Mas, na hora de falar, na sala dos professores, no recreio, na rua, no mercado, em qualquer situação informal, sem perceber, a mesma professora tende a quebrar as regras gramaticais, a suprimir alguns “s” finais de palavras no plural, a desobedecer à concordância. Tive professoras fantásticas que treinaram a si mesmas a tal ponto que não incorriam em desacerto gramatical nenhum, nem mesmo quando estavam furiosas com alguma coisa. Mas preciso dizer que essas sempre foram minoria da minoria, e eu, professor de português, não faço parte desse grupo seleto.
Ocorre que, modernamente falando, com as redes sociais, passamos a usar a escrita de modo tão informal, tão corriqueiro e natural, que essa barreira já não é mais tão sólida e impenetrável quanto já foi. A escrita em uma rede social obedece primeiro a uma regra tecnológica, o imediatismo, para depois, quem sabe, obedecer às normas gramaticais. Foi assim que surgiu o famigerado “internetês”, no fim das contas. Nas antigas salas de bate-papo dava muito trabalho escrever “você”, sendo muito mais simples o uso do “vc”. Como essa abreviação funciona, a moda pegou.
O que lemos nas redes sociais é o que, muito antigamente, os antigos romanos escutavam nos becos e vielas de suas colônias: um latim mal falado, cheio de gírias e expressões locais, cheio de adaptações e aproximações com a língua mais falada pelos colonizados.
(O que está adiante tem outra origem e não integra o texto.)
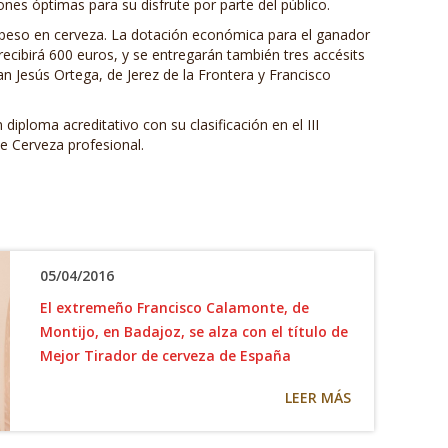
ones óptimas para su disfrute por parte del público.
su peso en cerveza. La dotación económica para el ganador
ecibirá 600 euros, y se entregarán también tres accésits
n Jesús Ortega, de Jerez de la Frontera y Francisco
diploma acreditativo con su clasificación en el III
e Cerveza profesional.
05/04/2016
El extremeño Francisco Calamonte, de
Montijo, en Badajoz, se alza con el título de
Mejor Tirador de cerveza de España
LEER MÁS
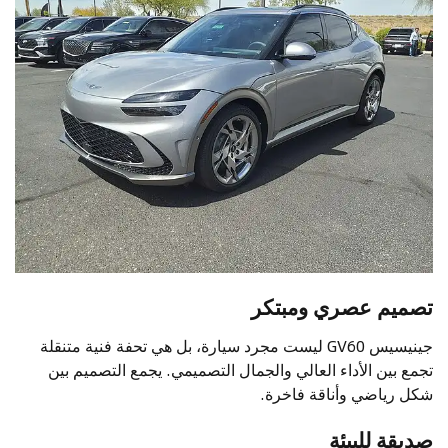
تصميم عصري ومبتكر
جينيسيس GV60 ليست مجرد سيارة، بل هي تحفة فنية متنقلة
تجمع بين الأداء العالي والجمال التصميمي. يجمع التصميم بين
شكل رياضي وأناقة فاخرة.
صديقة للبيئة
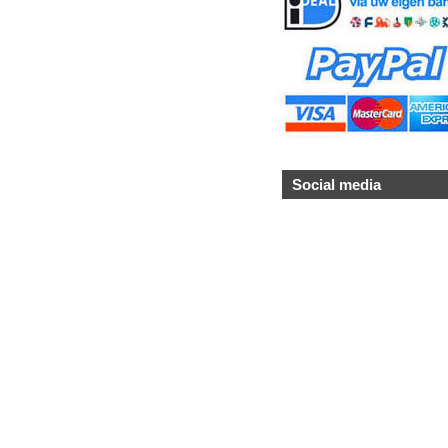
Social media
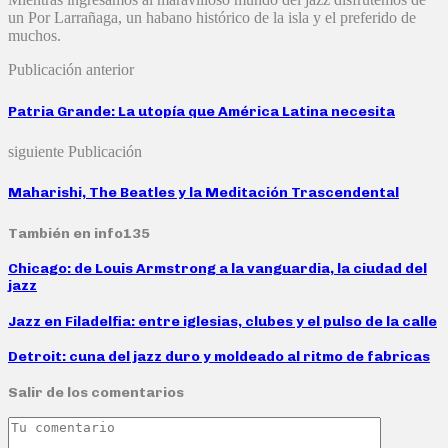
un Por Larrañaga, un habano histórico de la isla y el preferido de
muchos.
Publicación anterior
Patria Grande: La utopía que América Latina necesita
siguiente Publicación
Maharishi, The Beatles y la Meditación Trascendental
También en info135
Chicago: de Louis Armstrong a la vanguardia, la ciudad del
jazz
Jazz en Filadelfia: entre iglesias, clubes y el pulso de la calle
Detroit: cuna del jazz duro y moldeado al ritmo de fabricas
Salir de los comentarios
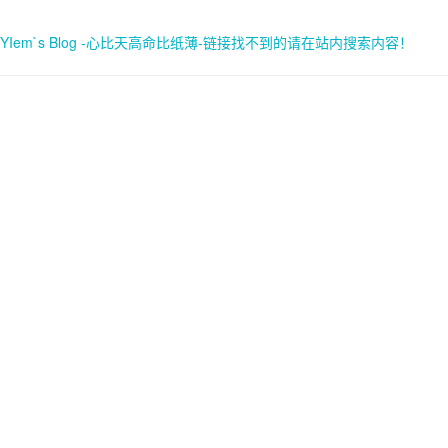
YIem`s Blog -心比天高命比纸薄-链接找不到的请在站内搜索内容！
首页
关于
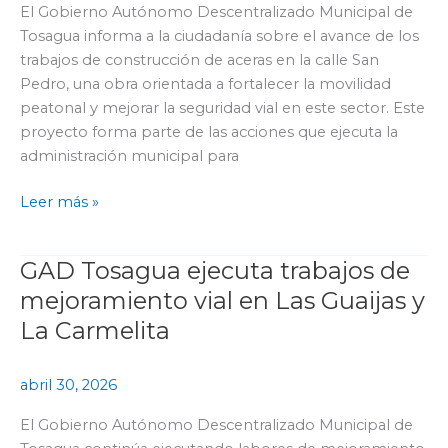
El Gobierno Autónomo Descentralizado Municipal de
calle
Tosagua informa a la ciudadanía sobre el avance de los
San
trabajos de construcción de aceras en la calle San
Pedro
Pedro, una obra orientada a fortalecer la movilidad
para
peatonal y mejorar la seguridad vial en este sector. Este
mejorar
proyecto forma parte de las acciones que ejecuta la
la
administración municipal para
seguridad
peatonal
Leer más »
GAD Tosagua ejecuta trabajos de
GAD
Tosagua
mejoramiento vial en Las Guaijas y
ejecuta
La Carmelita
trabajos
de
abril 30, 2026
mejoramiento
vial
El Gobierno Autónomo Descentralizado Municipal de
en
Pouco registro temos disso porque essas pessoas, em sua maioria, não sabiam escrever, não dispunham de meios nos quais escrever e o alcance de seus comunicados era muito restrito. Hoje, qualquer um coloca um anúncio de compra e venda em uma rede social, e escreve como sabe, como acha que está certo. Às vezes vende seu produto, às vezes vira meme.
Como temos regras gramaticais e ortográficas a serem seguidas, temos a impressão de que ninguém mais sabe escrever, que está tudo um caos, que é o fim da língua que conhecemos. Provavelmente se escutava o mesmo quando tiraram o “ph” de “farmácia”. É o choque entre a escrita, que temos como ideal, e a fala, muito mais real. A linguagem da internet influencia sim nossa escrita, mas não é ela sozinha, é todo um conjunto de tecnologia e globalização. Importamos costumes, e com eles vêm os termos, tudo no mesmo “delivery”, a “50% off”, no “streaming” mais próximo. Faz parte do processo, da interação social, da busca por um sistema de comunicação cada vez mais ágil, em constante crescimento e evolução. Como todo ser vivo, aliás.